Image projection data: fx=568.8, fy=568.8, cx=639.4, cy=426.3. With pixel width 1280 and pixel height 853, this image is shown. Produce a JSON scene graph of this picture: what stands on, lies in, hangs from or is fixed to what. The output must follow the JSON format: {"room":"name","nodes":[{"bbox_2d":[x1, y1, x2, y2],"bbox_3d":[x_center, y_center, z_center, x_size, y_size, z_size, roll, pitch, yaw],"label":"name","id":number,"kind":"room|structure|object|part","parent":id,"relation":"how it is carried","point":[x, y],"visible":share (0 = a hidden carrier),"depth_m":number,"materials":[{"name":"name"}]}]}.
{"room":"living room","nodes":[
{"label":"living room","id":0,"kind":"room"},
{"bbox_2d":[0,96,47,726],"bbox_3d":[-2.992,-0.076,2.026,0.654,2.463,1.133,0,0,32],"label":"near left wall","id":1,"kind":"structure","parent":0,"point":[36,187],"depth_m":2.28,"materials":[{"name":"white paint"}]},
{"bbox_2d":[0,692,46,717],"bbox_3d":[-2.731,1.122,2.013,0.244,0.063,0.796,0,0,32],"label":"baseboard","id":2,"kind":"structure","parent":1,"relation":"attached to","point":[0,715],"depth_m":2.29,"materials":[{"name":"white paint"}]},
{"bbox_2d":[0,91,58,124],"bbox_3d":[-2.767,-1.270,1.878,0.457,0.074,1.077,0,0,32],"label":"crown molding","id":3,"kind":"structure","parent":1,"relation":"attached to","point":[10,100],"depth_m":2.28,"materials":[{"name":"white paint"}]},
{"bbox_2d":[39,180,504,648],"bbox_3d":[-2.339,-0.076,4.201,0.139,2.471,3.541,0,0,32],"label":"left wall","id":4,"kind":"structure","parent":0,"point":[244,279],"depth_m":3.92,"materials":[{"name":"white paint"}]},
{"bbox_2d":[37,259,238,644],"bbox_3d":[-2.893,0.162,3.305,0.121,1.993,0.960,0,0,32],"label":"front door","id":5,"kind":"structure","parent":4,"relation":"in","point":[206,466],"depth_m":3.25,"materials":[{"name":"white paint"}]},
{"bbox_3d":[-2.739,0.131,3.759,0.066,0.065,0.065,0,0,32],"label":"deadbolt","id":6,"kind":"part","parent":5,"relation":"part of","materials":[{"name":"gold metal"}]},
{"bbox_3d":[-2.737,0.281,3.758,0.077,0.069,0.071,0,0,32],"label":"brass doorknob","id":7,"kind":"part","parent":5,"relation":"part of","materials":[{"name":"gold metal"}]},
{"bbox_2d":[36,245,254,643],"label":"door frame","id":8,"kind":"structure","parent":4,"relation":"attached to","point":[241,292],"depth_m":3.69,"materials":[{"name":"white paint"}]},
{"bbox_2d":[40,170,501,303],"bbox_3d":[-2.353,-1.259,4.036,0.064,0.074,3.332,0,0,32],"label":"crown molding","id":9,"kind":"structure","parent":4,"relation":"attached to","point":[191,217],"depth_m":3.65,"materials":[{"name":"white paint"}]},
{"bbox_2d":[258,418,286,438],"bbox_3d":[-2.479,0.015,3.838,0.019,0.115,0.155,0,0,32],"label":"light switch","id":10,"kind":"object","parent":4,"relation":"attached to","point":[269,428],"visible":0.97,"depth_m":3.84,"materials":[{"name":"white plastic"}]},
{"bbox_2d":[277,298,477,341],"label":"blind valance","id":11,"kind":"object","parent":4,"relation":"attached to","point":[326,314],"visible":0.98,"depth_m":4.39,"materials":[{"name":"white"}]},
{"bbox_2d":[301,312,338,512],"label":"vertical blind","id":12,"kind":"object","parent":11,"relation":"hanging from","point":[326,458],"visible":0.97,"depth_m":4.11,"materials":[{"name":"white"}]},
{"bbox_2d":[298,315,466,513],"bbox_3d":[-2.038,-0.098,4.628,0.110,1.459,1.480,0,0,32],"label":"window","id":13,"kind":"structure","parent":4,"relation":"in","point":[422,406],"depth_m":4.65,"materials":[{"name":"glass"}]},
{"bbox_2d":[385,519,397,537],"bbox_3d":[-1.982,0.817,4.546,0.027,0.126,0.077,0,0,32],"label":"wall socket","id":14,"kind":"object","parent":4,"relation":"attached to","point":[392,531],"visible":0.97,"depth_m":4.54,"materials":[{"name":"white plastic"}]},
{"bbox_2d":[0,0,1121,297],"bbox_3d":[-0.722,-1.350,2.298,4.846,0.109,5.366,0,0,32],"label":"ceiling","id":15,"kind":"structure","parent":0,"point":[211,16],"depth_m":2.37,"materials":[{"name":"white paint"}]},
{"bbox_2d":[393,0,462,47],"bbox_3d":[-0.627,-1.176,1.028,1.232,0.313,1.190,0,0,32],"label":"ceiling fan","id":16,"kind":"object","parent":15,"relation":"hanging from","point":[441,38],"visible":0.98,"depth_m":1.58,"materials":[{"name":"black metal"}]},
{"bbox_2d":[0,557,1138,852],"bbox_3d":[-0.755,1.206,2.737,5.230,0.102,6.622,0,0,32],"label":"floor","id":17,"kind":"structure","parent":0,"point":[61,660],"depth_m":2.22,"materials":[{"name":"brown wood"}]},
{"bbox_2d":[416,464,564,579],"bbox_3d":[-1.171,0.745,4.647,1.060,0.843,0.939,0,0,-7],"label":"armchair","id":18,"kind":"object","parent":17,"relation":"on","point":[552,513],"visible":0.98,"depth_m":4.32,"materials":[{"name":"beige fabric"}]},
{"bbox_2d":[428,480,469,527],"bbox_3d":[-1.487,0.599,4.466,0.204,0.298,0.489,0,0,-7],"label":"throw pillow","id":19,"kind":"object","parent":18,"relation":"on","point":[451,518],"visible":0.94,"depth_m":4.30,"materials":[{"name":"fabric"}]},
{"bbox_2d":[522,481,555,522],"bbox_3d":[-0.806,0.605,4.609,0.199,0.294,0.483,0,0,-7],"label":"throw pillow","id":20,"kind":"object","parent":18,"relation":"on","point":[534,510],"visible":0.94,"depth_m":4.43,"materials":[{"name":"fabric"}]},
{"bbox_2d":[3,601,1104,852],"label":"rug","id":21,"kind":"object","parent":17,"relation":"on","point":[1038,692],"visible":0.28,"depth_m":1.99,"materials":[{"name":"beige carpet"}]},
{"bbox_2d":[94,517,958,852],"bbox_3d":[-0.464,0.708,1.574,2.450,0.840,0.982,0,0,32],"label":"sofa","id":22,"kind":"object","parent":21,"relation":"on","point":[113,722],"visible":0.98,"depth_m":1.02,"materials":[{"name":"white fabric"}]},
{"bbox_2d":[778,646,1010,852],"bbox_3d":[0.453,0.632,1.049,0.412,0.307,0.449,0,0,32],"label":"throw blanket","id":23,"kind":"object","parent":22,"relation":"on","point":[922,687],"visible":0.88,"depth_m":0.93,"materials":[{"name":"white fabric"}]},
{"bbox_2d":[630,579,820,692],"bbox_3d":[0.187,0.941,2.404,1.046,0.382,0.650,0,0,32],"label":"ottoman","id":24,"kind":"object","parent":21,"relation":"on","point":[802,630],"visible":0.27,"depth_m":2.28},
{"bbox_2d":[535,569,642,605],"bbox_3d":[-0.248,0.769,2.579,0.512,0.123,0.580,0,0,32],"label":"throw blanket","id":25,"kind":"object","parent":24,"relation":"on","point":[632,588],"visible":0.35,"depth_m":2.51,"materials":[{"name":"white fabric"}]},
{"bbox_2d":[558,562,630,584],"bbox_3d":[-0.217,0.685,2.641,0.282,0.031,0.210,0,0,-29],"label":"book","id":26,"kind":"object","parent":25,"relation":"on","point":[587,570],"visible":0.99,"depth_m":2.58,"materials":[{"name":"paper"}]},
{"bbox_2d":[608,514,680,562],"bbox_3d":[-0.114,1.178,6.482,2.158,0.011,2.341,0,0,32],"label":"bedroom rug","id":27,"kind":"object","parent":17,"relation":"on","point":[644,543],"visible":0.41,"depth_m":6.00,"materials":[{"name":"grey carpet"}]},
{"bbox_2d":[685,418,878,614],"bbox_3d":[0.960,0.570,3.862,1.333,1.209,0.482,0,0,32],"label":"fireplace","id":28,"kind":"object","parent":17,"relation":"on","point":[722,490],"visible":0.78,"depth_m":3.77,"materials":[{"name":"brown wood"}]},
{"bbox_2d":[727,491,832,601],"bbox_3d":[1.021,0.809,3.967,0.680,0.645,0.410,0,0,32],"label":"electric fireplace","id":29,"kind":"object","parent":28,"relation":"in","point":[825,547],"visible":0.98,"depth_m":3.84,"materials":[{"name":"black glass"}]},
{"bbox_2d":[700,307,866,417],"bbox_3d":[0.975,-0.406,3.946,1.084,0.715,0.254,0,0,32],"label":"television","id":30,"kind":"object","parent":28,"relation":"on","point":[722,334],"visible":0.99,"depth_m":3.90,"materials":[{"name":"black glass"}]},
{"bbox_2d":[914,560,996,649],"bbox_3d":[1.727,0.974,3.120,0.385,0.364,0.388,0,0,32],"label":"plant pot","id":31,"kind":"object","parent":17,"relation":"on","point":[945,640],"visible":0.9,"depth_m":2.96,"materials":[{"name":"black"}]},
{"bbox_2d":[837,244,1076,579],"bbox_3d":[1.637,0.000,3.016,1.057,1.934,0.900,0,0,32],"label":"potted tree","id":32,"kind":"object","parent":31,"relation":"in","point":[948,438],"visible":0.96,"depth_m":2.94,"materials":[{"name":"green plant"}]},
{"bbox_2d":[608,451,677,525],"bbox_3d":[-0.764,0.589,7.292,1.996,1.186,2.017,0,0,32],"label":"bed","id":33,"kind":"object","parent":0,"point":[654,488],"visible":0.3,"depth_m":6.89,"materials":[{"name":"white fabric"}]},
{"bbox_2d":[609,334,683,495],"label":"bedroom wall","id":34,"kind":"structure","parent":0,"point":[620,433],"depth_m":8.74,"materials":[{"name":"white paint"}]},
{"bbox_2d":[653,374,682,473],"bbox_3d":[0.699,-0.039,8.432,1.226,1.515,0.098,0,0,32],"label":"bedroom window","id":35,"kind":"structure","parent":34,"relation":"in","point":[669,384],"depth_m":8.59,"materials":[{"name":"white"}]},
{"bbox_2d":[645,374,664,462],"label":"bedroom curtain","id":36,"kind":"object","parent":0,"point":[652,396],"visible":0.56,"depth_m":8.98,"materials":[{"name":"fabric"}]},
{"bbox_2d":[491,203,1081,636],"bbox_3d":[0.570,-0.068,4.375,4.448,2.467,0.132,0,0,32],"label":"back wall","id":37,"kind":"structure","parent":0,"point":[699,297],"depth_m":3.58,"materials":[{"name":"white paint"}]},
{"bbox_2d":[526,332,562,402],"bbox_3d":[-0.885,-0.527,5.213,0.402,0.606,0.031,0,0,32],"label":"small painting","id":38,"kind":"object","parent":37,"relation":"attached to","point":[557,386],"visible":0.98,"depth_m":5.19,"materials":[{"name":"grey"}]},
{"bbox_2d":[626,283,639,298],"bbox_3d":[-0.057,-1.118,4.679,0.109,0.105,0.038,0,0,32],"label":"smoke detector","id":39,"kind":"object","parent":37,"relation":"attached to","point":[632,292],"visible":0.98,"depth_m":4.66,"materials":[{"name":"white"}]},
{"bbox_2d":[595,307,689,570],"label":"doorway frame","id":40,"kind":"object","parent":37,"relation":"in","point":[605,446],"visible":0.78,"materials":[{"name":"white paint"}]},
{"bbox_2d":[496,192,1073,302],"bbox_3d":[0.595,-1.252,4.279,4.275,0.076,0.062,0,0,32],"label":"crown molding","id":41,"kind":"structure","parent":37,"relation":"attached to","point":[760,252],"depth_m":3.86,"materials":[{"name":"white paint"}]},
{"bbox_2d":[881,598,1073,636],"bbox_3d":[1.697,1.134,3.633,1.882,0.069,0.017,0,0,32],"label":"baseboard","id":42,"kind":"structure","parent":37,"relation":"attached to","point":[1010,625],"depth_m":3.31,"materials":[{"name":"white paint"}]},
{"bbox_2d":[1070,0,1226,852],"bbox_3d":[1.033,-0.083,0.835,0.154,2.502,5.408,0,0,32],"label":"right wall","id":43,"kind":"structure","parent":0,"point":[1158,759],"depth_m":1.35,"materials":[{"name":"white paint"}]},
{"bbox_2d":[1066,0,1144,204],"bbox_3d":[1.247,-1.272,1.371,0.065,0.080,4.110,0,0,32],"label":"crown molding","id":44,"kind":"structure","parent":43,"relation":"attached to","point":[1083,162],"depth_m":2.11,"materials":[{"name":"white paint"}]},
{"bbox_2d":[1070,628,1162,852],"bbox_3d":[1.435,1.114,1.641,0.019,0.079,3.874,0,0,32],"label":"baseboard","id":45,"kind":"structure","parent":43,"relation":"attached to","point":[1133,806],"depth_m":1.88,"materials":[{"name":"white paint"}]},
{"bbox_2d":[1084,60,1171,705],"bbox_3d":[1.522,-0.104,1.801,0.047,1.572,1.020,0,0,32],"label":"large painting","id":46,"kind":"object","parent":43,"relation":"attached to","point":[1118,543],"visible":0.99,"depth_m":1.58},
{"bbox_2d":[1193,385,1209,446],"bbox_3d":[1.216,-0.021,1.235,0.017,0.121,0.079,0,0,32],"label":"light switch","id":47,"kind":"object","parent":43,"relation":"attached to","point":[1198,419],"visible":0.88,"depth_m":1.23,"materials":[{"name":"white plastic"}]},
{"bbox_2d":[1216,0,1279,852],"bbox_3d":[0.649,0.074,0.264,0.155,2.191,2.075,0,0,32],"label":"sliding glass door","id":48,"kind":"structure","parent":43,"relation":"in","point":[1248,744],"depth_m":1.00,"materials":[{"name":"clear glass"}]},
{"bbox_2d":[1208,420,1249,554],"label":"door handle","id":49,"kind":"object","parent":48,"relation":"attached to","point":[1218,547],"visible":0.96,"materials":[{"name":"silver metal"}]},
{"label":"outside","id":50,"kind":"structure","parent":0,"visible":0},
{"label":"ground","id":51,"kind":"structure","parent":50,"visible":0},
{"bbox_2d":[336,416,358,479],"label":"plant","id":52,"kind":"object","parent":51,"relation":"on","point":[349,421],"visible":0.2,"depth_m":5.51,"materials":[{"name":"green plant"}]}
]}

####################

**Problem requirements:** Go through the entries and filter for lines holding the word "crown"; copy each match.

**Task solution:**
{"bbox_2d":[0,91,58,124],"bbox_3d":[-2.767,-1.270,1.878,0.457,0.074,1.077,0,0,32],"label":"crown molding","id":3,"kind":"structure","parent":1,"relation":"attached to","point":[10,100],"depth_m":2.28,"materials":[{"name":"white paint"}]},
{"bbox_2d":[40,170,501,303],"bbox_3d":[-2.353,-1.259,4.036,0.064,0.074,3.332,0,0,32],"label":"crown molding","id":9,"kind":"structure","parent":4,"relation":"attached to","point":[191,217],"depth_m":3.65,"materials":[{"name":"white paint"}]},
{"bbox_2d":[496,192,1073,302],"bbox_3d":[0.595,-1.252,4.279,4.275,0.076,0.062,0,0,32],"label":"crown molding","id":41,"kind":"structure","parent":37,"relation":"attached to","point":[760,252],"depth_m":3.86,"materials":[{"name":"white paint"}]},
{"bbox_2d":[1066,0,1144,204],"bbox_3d":[1.247,-1.272,1.371,0.065,0.080,4.110,0,0,32],"label":"crown molding","id":44,"kind":"structure","parent":43,"relation":"attached to","point":[1083,162],"depth_m":2.11,"materials":[{"name":"white paint"}]},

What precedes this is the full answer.